“…In the afternoon, full of the sense that there was everything to be gained by leaving my winter-imposed solitude and seeking out the work of others–and work by living humans, not museum pieces–I drove down to Manhattan. Braving the icy wind off the Hudson and the sense that I don’t know anything about art, I walked around the art galleries of Chelsea. I came to a full stop at the show “Regions of Unlikeness” by the artist Celia Gerard at the Sears Peyton Gallery. Gerard’s abstract, geometical works in black and white have the power of making a viewer stay. “It’s amazing how they unfold,” said my friend, and I agreed. The triangles, spheres, and cones open into landscapes and unknown worlds in deep space. What is really uncanny about the works is that they unfold the viewer, waking up the energies in the body and opening the mind and heart.
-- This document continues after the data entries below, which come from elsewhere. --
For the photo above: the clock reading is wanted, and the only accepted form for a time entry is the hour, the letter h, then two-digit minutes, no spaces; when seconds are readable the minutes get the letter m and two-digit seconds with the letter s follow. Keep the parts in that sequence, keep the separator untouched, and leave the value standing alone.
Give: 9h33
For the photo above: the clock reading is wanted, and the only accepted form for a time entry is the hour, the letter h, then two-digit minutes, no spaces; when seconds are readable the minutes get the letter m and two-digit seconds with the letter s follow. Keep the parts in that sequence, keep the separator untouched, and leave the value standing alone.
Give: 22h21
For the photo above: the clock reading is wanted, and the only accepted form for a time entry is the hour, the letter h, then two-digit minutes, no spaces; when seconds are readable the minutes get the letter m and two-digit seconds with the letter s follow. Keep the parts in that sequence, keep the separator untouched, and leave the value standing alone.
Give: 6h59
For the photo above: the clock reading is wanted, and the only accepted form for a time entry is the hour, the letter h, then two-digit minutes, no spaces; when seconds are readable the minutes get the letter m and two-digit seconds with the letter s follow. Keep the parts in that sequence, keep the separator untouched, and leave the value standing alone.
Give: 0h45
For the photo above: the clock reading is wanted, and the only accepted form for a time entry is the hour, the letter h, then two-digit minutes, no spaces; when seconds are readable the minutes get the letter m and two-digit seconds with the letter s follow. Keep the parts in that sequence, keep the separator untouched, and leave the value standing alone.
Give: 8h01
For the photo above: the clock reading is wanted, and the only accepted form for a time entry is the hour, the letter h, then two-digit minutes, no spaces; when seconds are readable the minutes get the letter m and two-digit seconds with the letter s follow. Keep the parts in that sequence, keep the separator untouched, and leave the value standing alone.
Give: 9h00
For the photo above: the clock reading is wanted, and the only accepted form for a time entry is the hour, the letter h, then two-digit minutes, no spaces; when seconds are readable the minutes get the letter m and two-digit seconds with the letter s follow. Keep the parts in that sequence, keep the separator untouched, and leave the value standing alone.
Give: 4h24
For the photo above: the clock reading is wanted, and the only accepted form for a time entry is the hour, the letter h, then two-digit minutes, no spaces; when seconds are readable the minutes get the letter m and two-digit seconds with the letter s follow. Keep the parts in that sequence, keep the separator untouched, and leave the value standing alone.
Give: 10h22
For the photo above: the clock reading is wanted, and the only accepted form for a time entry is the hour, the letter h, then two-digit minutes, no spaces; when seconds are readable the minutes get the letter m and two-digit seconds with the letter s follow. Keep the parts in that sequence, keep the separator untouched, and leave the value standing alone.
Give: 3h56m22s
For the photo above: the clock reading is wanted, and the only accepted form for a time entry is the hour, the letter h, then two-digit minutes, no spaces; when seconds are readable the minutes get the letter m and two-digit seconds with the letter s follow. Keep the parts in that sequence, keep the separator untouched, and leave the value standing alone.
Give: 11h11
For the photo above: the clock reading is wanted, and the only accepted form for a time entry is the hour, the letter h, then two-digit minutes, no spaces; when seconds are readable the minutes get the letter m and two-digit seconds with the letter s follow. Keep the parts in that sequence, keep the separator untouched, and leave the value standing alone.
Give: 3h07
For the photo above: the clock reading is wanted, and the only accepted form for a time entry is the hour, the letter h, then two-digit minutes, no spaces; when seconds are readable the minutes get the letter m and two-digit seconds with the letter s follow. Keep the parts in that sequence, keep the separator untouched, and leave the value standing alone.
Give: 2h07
I felt like I could see and feel the ongoing search in the work, and it had the effect of calling to search along with the artist. Gerard’s work woke me up, yet made me feel very concentrated and still, like looking inside a vast crystal or up at a mountain, or inside myself. It gave me a feeling of nostalgia for places I have never travelled, a longing for a quality or state that is still unknown yet essential…home.
“I want to unfold/ I don’t want to stay folded anywhere/ Because where I am folded,/ There I am a lie….” These lines by Rilke echoed through my head as I drove home from Manhattan last night, and this morning when I woke.”
—Tracy Cochran “Regions of Unlikeness” @The Editors blog.